Soal UMP 2023 Pakai PP 36/2021 Buruh Tolak Keras Putusan Menaker

Berita Orbit, Jakarta – Buruh menolak keputusan pemerintah menggunakan Peraturan Pemerintah (PP) Nomor 36 Tahun 2021 sebagai acuan kenaikan upah minimum provinsi (UMP) 2023.

Pasalnya, beleid tersebut merupakan turunan dari Undang-undang Cipta Kerja yang dinilai bersifat inkonstitusional atau tidak sah di mata hukum.

Ketua Umum Konfederasi Kongres Aliansi Serikat Buruh Indonesia (KASBI) Nining Elitos menilai jika pemerintah memaksa menggunakan aturan yang cacat, artinya pemerintah tak memiliki perspektif bagaimana melindungi dan meningkatkan kesejahteraan buruh.

Kumpulan Entri:

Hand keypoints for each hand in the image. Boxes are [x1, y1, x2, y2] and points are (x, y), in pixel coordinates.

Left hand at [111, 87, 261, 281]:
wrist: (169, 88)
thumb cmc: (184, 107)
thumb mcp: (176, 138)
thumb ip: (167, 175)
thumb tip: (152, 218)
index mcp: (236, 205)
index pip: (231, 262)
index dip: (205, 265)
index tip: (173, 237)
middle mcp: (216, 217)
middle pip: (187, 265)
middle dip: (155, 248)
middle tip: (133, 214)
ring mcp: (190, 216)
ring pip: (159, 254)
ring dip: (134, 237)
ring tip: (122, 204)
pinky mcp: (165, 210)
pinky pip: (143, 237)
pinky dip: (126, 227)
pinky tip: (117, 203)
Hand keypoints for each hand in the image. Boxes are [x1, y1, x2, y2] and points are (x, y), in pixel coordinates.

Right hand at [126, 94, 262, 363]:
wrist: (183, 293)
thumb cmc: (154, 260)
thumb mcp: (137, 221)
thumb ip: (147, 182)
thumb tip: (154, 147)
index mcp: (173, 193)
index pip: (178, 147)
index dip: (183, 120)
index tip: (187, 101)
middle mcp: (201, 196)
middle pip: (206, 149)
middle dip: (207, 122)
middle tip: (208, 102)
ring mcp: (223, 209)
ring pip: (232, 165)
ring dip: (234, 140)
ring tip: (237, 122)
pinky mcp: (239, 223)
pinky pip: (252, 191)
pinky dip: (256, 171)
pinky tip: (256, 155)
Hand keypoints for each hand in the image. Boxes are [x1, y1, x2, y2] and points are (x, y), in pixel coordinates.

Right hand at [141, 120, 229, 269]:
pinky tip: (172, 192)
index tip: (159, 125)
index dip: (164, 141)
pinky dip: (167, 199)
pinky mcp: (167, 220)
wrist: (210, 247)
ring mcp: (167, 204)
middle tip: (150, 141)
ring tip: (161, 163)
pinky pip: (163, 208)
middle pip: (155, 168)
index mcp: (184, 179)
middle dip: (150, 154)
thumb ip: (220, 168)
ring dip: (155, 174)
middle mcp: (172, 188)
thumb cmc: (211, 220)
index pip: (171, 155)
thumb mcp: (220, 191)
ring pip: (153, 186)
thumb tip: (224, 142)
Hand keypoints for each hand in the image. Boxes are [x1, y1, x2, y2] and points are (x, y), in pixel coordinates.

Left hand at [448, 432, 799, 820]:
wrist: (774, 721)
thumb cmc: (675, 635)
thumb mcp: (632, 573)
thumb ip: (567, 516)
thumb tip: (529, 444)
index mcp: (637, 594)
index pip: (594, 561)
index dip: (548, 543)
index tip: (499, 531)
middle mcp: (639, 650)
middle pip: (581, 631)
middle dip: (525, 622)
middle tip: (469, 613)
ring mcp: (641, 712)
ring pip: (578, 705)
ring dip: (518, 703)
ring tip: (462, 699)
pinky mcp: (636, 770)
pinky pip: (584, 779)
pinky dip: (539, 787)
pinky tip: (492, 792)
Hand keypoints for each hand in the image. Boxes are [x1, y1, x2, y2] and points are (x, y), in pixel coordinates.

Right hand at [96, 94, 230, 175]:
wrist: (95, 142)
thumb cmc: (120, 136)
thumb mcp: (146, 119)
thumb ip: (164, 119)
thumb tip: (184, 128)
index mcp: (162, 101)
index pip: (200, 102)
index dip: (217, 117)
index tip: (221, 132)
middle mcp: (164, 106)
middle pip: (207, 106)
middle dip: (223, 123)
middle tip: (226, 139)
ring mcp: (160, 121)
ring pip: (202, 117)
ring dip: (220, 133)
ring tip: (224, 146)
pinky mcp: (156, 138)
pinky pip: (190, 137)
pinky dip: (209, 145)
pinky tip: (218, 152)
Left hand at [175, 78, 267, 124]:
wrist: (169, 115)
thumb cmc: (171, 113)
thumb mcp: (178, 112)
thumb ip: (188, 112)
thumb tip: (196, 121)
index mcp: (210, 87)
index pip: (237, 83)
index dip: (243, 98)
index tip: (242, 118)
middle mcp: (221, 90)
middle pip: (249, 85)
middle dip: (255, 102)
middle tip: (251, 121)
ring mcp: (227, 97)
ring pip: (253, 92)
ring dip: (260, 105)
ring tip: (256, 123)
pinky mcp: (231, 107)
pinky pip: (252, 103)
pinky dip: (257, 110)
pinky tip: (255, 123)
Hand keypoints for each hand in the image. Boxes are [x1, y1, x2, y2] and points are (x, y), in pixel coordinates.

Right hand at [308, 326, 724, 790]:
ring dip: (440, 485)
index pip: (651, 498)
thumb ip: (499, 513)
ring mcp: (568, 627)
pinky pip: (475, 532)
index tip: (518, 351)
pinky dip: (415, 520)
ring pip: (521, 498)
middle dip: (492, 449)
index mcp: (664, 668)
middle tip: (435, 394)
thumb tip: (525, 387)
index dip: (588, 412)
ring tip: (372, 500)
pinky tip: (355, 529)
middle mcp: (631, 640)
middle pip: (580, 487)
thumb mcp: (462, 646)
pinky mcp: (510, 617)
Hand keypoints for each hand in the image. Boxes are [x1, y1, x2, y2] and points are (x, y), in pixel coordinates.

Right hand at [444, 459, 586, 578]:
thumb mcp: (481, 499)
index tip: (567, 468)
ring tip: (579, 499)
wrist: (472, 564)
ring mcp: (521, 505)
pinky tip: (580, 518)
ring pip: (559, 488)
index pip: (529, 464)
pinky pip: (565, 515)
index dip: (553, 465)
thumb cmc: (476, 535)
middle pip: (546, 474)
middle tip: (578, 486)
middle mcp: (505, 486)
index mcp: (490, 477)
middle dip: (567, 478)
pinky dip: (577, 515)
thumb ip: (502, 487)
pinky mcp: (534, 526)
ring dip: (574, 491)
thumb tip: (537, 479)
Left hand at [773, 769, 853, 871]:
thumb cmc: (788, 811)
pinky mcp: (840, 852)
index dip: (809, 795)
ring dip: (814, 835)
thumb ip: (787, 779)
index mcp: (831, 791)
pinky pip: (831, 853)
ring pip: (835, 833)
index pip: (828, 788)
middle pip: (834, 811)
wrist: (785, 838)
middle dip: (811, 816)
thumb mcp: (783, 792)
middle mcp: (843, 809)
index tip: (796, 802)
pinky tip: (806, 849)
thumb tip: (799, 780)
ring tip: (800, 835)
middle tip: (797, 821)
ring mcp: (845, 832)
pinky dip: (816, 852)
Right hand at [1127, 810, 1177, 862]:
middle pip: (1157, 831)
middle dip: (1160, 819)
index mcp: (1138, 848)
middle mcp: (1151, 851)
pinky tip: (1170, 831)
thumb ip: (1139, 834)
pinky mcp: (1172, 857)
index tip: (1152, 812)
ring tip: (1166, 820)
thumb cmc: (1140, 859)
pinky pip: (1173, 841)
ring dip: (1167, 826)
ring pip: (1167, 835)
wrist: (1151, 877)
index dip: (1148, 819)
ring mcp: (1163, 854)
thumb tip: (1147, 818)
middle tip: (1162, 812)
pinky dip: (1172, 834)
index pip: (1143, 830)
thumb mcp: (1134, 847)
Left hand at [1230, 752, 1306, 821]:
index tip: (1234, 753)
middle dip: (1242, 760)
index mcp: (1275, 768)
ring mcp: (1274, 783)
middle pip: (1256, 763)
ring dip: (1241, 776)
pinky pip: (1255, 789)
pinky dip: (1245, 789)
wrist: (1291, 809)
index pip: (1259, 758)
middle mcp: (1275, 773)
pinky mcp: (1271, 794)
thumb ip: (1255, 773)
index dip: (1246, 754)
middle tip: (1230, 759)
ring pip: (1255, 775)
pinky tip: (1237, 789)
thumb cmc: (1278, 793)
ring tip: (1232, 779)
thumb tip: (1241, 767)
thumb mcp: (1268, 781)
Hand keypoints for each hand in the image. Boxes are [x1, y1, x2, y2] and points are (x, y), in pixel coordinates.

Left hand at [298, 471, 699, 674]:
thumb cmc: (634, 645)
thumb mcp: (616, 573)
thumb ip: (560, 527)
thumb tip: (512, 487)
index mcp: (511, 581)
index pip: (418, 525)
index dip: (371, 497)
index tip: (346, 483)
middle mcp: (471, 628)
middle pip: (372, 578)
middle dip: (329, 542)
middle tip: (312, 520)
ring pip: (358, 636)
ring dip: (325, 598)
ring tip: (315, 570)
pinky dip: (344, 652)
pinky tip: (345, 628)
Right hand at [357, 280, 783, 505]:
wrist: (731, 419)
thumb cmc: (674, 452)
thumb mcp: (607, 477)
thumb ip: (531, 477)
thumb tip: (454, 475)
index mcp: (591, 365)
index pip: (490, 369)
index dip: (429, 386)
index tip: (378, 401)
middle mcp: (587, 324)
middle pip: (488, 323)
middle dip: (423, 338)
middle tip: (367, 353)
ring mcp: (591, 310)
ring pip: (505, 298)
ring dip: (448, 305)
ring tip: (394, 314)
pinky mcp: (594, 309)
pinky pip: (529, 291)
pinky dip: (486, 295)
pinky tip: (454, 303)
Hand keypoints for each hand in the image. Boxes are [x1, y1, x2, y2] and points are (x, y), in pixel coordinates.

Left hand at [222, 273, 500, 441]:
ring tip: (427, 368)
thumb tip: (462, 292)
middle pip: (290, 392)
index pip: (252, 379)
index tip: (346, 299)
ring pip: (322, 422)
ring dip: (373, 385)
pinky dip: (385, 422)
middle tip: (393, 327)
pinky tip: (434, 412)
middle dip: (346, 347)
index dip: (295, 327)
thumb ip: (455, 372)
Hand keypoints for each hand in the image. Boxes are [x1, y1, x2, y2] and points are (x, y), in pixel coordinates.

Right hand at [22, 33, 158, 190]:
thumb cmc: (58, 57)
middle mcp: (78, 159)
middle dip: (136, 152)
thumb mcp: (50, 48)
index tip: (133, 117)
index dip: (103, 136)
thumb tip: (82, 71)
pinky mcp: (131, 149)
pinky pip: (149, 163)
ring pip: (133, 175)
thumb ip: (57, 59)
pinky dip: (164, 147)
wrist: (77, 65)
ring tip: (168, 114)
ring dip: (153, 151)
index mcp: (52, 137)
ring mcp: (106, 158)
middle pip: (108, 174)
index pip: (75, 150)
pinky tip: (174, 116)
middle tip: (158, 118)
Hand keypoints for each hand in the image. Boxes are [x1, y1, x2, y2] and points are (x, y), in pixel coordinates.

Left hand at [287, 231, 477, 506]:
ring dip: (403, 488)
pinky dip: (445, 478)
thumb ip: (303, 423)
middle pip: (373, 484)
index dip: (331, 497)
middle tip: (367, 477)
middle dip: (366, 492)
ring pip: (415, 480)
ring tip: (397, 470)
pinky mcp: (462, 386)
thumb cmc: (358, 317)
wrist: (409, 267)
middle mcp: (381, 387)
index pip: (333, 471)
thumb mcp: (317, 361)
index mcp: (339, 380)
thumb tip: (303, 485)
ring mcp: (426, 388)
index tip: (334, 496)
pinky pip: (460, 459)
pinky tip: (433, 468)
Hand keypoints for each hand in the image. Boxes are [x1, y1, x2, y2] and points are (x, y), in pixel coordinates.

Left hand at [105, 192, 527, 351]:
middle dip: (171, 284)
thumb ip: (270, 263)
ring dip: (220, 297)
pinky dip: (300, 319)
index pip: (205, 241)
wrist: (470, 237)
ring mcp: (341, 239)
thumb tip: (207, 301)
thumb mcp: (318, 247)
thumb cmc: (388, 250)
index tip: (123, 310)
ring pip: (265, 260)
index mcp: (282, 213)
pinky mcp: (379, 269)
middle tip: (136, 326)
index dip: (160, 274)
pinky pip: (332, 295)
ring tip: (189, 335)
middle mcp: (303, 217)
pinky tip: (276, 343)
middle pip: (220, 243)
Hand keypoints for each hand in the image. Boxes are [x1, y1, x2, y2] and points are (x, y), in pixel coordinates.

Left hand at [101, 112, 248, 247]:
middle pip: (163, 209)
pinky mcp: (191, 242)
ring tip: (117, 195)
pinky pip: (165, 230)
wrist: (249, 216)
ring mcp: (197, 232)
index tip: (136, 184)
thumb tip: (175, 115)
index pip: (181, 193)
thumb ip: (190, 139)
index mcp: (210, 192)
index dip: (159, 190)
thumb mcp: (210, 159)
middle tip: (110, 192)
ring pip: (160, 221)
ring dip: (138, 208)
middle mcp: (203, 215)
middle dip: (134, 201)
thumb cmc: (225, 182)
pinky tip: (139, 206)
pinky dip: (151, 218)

Petunjuk Pengerjaan: Tulis ulang bagian berita tentang UMP 2023 dengan mengganti "beleid" menjadi "regulasi". Mulailah dari kata-kata yang memuat "Soal UMP 2023" dan berhentilah setelah "di mata hukum.".

Jawaban Tugas:
Soal UMP 2023 Pakai PP 36/2021 Buruh Tolak Keras Putusan Menaker

Berita Orbit, Jakarta – Buruh menolak keputusan pemerintah menggunakan Peraturan Pemerintah (PP) Nomor 36 Tahun 2021 sebagai acuan kenaikan upah minimum provinsi (UMP) 2023.

Pasalnya, regulasi tersebut merupakan turunan dari Undang-undang Cipta Kerja yang dinilai bersifat inkonstitusional atau tidak sah di mata hukum.